§ **PROVIDED TEXT**
____________

A review of the facility's policy #68812 titled, "AMCMC (Aurora Medical Center Manitowoc County) Transfer of Patients, Internal and External," last reviewed 09/01/2022 revealed, "G. External Transfers- To another Acute Care Facility 5. The Paient Transfer Form (printed from Epic) will be completed and signed by the physician, RN (Registered Nurse) and patient..."

Patient #2's electronic medical record was reviewed with Lead RN of ED (Emergency Department) B who confirmed the findings:

Patient #2 arrived at the facility's ED on 12/11/2022 at 5:21 PM for suicidal thoughts. The "Physician Documentation" revealed on 12/11/2022 at 6:59 PM, "Clinical Impressions Primary: Suicidal ideation Disposition Transfer to another facility. [Patient #2] should be transferred out to [Name of Hospital]."

A review of Patient #2's "Transfer Form" from 12/11/2022 at 10:55 PM revealed, "Diagnosis: Suicidal ideations Accepting Facility: [Name of Hospital] Accepting Physician: [Name of Physician] Direct Physician-to-Physician contact made?: No ... Risk Statement: (not recorded)".

Patient #8's electronic medical record was reviewed with Lead RN (Registered Nurse) ED (Emergency Department) B who confirmed the findings:

Patient #8 arrived at the facility's ED on 11/30/2022 at 9:34 PM for complaint of not feeling well. The "Physician Documentation" revealed on 12/01/2022 at 12:40 AM, "Clinical Impression ED Diagnosis 1. Perforated viscus Disposition Transfer to another facility. [Patient #8] should be transferred out to [Name of Hospital]."

A review of Patient #8's "Transfer Form" from 12/01/2022 at 1:05 AM revealed, "Diagnosis: Perforated abdominal viscus (wall or gastrointestinal tract ruptures and the enteric contents leak into the peritoneal cavity), ileus versus bowel obstruction Accepting Facility: [Name of Hospital] Accepting Physician: [Name of Physician] Direct Physician-to-Physician contact made?: Yes ... Risk Statement: (not recorded)".

Patient #12's electronic medical record was reviewed with Lead RN (Registered Nurse) ED (Emergency Department) B who confirmed the findings:

Patient #12 arrived at the facility's ED on 08/29/2022 at 12:06 AM for complaint of chest pain. The "Physician Documentation" revealed on 08/29/2022 at 12:18 AM, "Patient here with chest pain. Differential diagnosis includes coronary artery disease including ischemia or infarction, pneumonia, pulmonary embolism (PE) pneumothorax great vessel disease, referred pain ...Disposition: Transfer to [Name of Hospital] by EMS (Emergency Medical Services) for cardiology evaluation."

A review of Patient #12's "Transfer Form" from 08/29/2022 at 1:52 AM revealed, "Diagnosis: Acute Coronary Syndrome Accepting Facility: [Name of Hospital] Accepting Physician: [Name of Physician] Direct Physician-to-Physician contact made?: Yes ... Risk Statement: (not recorded)".

____________

§ **DATA SUPPLIED**
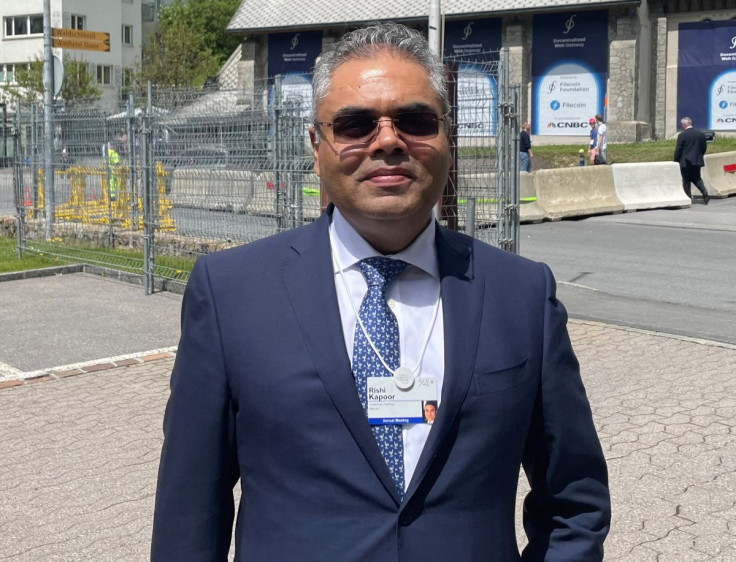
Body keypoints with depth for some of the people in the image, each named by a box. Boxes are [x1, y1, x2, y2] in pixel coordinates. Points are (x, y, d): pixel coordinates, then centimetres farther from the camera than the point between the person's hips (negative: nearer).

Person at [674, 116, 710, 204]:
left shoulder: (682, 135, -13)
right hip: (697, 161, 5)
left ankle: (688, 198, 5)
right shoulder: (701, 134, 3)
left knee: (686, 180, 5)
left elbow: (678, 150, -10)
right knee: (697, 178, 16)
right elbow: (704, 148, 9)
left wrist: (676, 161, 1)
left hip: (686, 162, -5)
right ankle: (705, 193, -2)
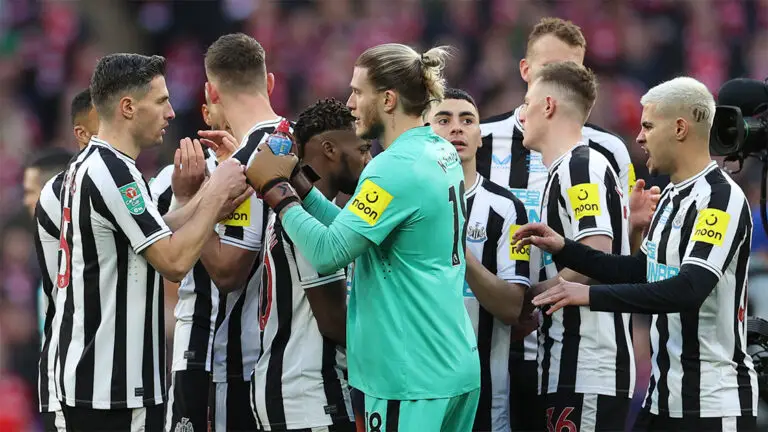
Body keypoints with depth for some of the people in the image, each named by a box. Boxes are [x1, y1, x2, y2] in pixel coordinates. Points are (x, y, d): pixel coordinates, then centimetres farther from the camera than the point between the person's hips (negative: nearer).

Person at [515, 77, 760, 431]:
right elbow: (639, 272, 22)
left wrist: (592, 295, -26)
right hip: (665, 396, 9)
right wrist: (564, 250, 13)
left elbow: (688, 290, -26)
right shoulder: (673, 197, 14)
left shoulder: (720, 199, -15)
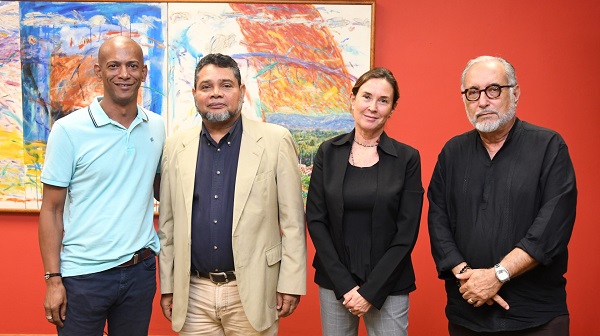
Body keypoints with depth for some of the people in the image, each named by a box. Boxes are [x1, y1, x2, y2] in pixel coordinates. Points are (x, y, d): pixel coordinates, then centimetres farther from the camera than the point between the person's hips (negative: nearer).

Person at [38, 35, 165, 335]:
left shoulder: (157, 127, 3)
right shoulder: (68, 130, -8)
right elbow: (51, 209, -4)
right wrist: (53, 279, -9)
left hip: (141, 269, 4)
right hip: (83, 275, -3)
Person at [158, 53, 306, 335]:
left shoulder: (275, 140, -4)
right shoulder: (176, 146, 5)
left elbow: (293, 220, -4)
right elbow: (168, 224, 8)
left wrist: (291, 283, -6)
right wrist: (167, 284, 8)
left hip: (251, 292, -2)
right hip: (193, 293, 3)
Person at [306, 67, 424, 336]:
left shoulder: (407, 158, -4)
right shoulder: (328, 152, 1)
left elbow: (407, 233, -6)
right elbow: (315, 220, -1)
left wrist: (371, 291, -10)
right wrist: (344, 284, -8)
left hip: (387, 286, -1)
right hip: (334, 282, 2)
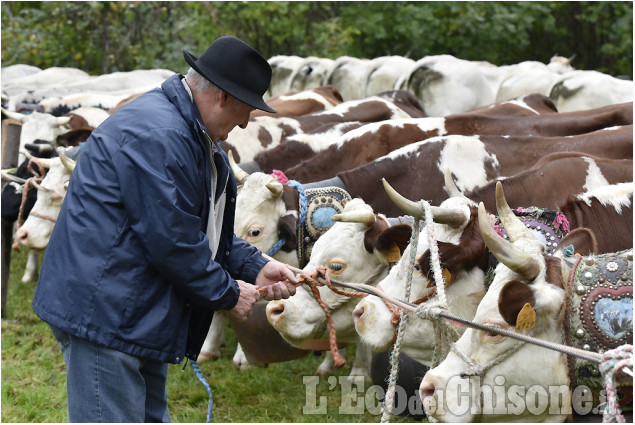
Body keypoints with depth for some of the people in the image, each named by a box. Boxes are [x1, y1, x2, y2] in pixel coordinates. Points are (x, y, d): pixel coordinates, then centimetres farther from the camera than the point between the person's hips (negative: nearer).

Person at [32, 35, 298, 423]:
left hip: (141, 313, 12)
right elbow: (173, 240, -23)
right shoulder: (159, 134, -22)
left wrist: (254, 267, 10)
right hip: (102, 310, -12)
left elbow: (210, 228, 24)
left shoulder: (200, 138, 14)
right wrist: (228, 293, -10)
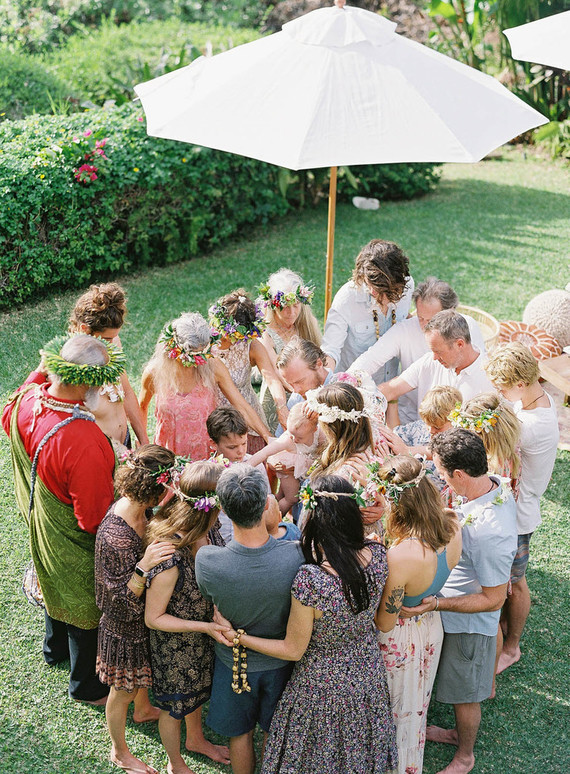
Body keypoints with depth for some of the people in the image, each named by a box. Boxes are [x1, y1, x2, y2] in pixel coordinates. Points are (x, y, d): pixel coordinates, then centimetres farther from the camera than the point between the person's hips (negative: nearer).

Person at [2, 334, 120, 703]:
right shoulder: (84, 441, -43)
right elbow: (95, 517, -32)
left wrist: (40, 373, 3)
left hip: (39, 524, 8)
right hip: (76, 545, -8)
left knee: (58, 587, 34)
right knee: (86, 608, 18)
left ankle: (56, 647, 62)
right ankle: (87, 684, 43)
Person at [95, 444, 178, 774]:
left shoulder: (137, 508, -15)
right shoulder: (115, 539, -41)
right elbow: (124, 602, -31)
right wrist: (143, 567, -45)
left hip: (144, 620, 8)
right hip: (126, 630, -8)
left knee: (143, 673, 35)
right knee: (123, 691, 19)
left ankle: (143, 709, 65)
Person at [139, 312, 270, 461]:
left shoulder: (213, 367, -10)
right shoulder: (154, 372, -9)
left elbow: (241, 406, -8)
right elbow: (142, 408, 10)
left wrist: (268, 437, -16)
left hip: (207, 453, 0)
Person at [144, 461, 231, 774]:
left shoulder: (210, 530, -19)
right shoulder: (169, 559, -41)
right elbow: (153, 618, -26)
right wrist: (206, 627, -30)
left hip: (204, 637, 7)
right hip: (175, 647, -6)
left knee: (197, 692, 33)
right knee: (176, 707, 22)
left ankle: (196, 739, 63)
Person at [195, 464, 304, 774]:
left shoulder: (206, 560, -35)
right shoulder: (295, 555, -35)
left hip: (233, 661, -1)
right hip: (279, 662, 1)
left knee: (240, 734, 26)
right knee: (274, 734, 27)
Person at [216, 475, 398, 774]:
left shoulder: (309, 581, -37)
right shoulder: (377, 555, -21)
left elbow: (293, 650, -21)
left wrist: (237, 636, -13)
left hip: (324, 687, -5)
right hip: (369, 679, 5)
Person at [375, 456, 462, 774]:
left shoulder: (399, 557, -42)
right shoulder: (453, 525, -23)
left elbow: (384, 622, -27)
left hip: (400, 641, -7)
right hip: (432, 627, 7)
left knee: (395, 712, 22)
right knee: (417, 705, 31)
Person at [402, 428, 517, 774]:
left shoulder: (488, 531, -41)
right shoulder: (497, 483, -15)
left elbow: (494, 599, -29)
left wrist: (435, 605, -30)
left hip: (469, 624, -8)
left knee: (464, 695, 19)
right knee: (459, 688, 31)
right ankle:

____________

§ **TASK TO CARRY OUT**
In the hospital transfer review, did Patient #2's Transfer Form record direct physician-to-physician contact?

§ **ANSWER SECTION**
No. The form records "Direct Physician-to-Physician contact made?: No."